==== TEXT SECTION

Still uncertain how to start your online-marketing efforts this year? Here's some practical guidance that will soon have you on your way to success.

10. Borrow and Share

Share your content, borrow others'. This is a really simple concept, but due to decades of a winner-take-all, competitive scarcity-model mentality, it's a hard philosophy for most marketers to embrace.

All of us have some content that's worth getting out, so we should share it with anyone willing to post it on their site. In the same vein, we should borrow content from others who have supporting information that will enhance the experience of our Web-site customers.

Even those whose business is information—publishers—can't cover all things at all times and need to share. If The New York Times is willing to aggregate and share content from other publications, then it should be possible for the rest of us to do the same.

Recommendation: Find the top two or three publishers/bloggers/reporters who cover your industry and grab an RSS feed. Insert it in your news section of your Web site. This may not produce any results, but it will help you get used to—and begin to understand the value of—the shared-content concept.

9. User-Generated Content as a Strategy

With folks out of work and looking for ways to engage, what better time to encourage participation? You might be surprised to find how many of your customers are more than happy to give insight on their experience with a product, service, or solution that you offer. So why not encourage them to share?

Amazon, TripAdvisor, Yelp, and many more sites have become brand leaders over much more established brands simply by embracing a user-generated-content strategy. Now, it's your turn.

Recommendation: Pick a product, service, or area of interest on your site and, with the help of a 30-day trial from one of the many ratings/reviews software vendors, start getting content from your customers. With no additional tech support or manpower hours on your end, you will have expanded your online offerings.

8. Cost-Conscious Search

Recently I heard the folks at Hitwise, a company that monitors online trends, including search (like Nielsen for TV), mention how search patterns predicted the downturn in our economy: low-cost keyword search phrases had a huge spike starting in August.

With Americans looking for savings above all else, your site can tap into budget-conscious searches by inserting low-cost phrases like "best deal," "highly discounted," or "lowest price available." Apply this both to your paid search ads and to your search engine optimization efforts in the copy on your site, and the cost-conscious shopper will find you on the major search engines. Everyone is looking for a deal, so give it to them.

Recommendation: Take your top 15 keyword phrases and build a 30-day mini-campaign for your paid search program around low-cost descriptors. At the end of that 30-day period, evaluate what your CTR is compared with what it was without those low-cost phrases.

7. Email With Purpose

Stop the e-newsletter and start serving the customer. So many of us send our monthly e-newsletter with the fierce discipline of an Olympic athlete. We are dead set on getting that email out at 10 AM on the second Tuesday of every month, and will drop everything to make sure it gets out. But are our customers really waiting with baited breath for this generic e-newsletter to hit their inboxes? Are there going to be a flood of calls to customer service if at 10:01 AM the email has not arrived? Of course not. So why is it such a priority?

========

§ **DIRECTIVES**
(a) Answer these from the online-marketing tips:
(i) Which company is described as monitoring online trends, including search?
(ii) How many keyword phrases does the recommendation under "8. Cost-Conscious Search" say to use?
(iii) Which three sites are named as becoming brand leaders by embracing a user-generated-content strategy?
(b) From the online-marketing tips, repeat word for word the part that opens with the words containing "Recently I heard" and closes with "starting in August.".

==== RAW DATA

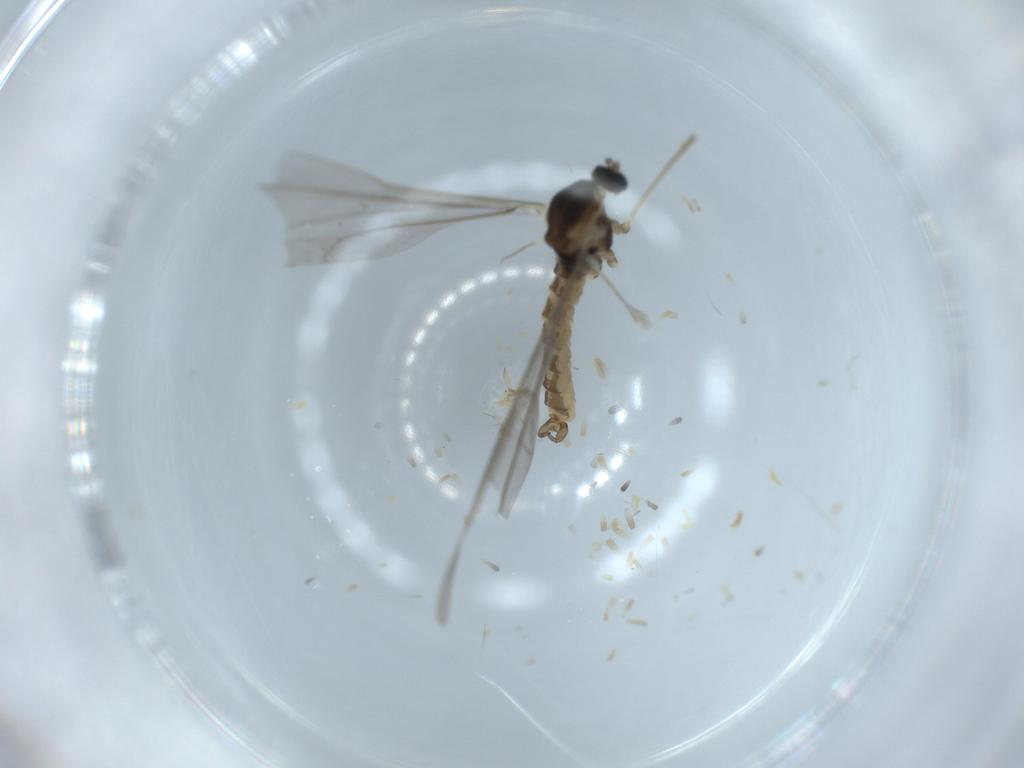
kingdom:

========

§ **SOLVED TASKS**
(a)
(i) Hitwise
(ii) The top 15
(iii) Amazon, TripAdvisor and Yelp

(b)
Recently I heard the folks at Hitwise, a company that monitors online trends, including search (like Nielsen for TV), mention how search patterns predicted the downturn in our economy: low-cost keyword search phrases had a huge spike starting in August.